= Rabiga Kushaeva =

Bashkir female activist (1901–1937)

Rabiga Jangulowna Kushaeva (Рабига Янгуловна Кушаева; 1901–1937) was a Soviet women's rights activist of Bashkir origin.

== Biography ==
Kushaeva Rabiga Jangulowna was born in 1901 in the village of Khassyanovo in the Samara Governorate, now the Bolshechernigovsky District of the Samara Oblast.

Rabiga Jangulowna became a village school teacher in Burzyan in the Samara Governorate in 1916. Her older brother, Kharis Jumagulovich Jumagulov (1891–1937), was one of the leaders of the Bashkir independence movement.

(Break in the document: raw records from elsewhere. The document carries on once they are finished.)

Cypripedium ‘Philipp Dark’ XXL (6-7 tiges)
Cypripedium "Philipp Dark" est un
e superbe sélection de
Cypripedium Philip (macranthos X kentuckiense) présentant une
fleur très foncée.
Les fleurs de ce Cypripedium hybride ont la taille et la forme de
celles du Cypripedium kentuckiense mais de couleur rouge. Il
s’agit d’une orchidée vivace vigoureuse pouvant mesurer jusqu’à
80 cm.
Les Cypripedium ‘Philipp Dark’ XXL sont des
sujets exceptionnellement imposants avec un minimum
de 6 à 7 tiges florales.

In 1917, Rabiga Jangulowna participated in the work of the Bashkir Kurultai in Orenburg as a delegate of the Bashkirs of the Pugachyov Uyezd. At this assembly, she advocated for the equality of Bashkir women. She demanded full civil and political rights for women, equal to those of men, and proposed specific measures to realize these demands. Her ten points for gender equality were included in the Kurultai's resolution.

In 1919, Rabiga Jangulowna became the head of the Women's Affairs Department of the Bashkir Regional Committee of the CPSU. Together with others, she organized the All-Bashkir Conference of Women Workers and Peasants, which took place in Sterlitamak in September 1920. In November 1921, she participated in the IX session of the All-Russian Congress of Soviets in Moscow. She was involved in organizing and preparing the I All-Bashkir Congress of Women Workers and Peasants, which took place in November 1924, and the All-Bashkir Women's Congress in the Soviet, held in October 1927.

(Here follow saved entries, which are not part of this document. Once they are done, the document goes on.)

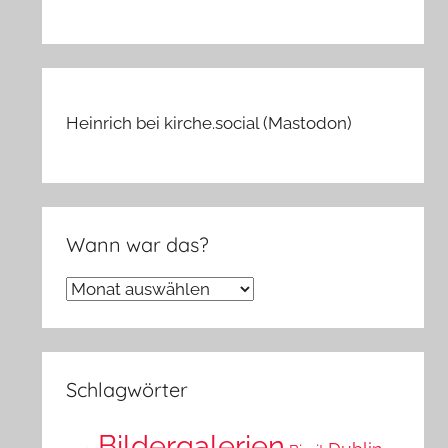
Heinrich bei kirche.social (Mastodon)
Wann war das?
Wann
war
das?
Schlagwörter
Bildergalerien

Rabiga Jangulowna married Khafis Kuschayevich Kuschayev (1888–1937) in 1922, who had been a soldier in the Imperial Russian Army and participated in the Bashkir independence movement after the October Revolution.

In 1927, Kuschajewa became the director of the Khudaiberdin Children's Home in Ufa. In 1929, she became an inspector of the Department of Children's Homes of the People's Commissariat for Education of the RSFSR in Moscow.

In the summer of 1937, Kuschajewa died in an accident while returning home by electric train. In the same year, during the Great Purge, her husband was executed as a Bashkir nationalist on September 27 (rehabilitated in 1957) and her brother was shot in December (rehabilitated in 1959).

Kuschajewa had three children. Her first daughter, Minsylu, died of diphtheria in 1923. Her second daughter, Tansylu (Dina) (1925–1996), became a ballerina in Perm. After the death of their parents, their five-year-old son, Irek, was sent to an orphanage.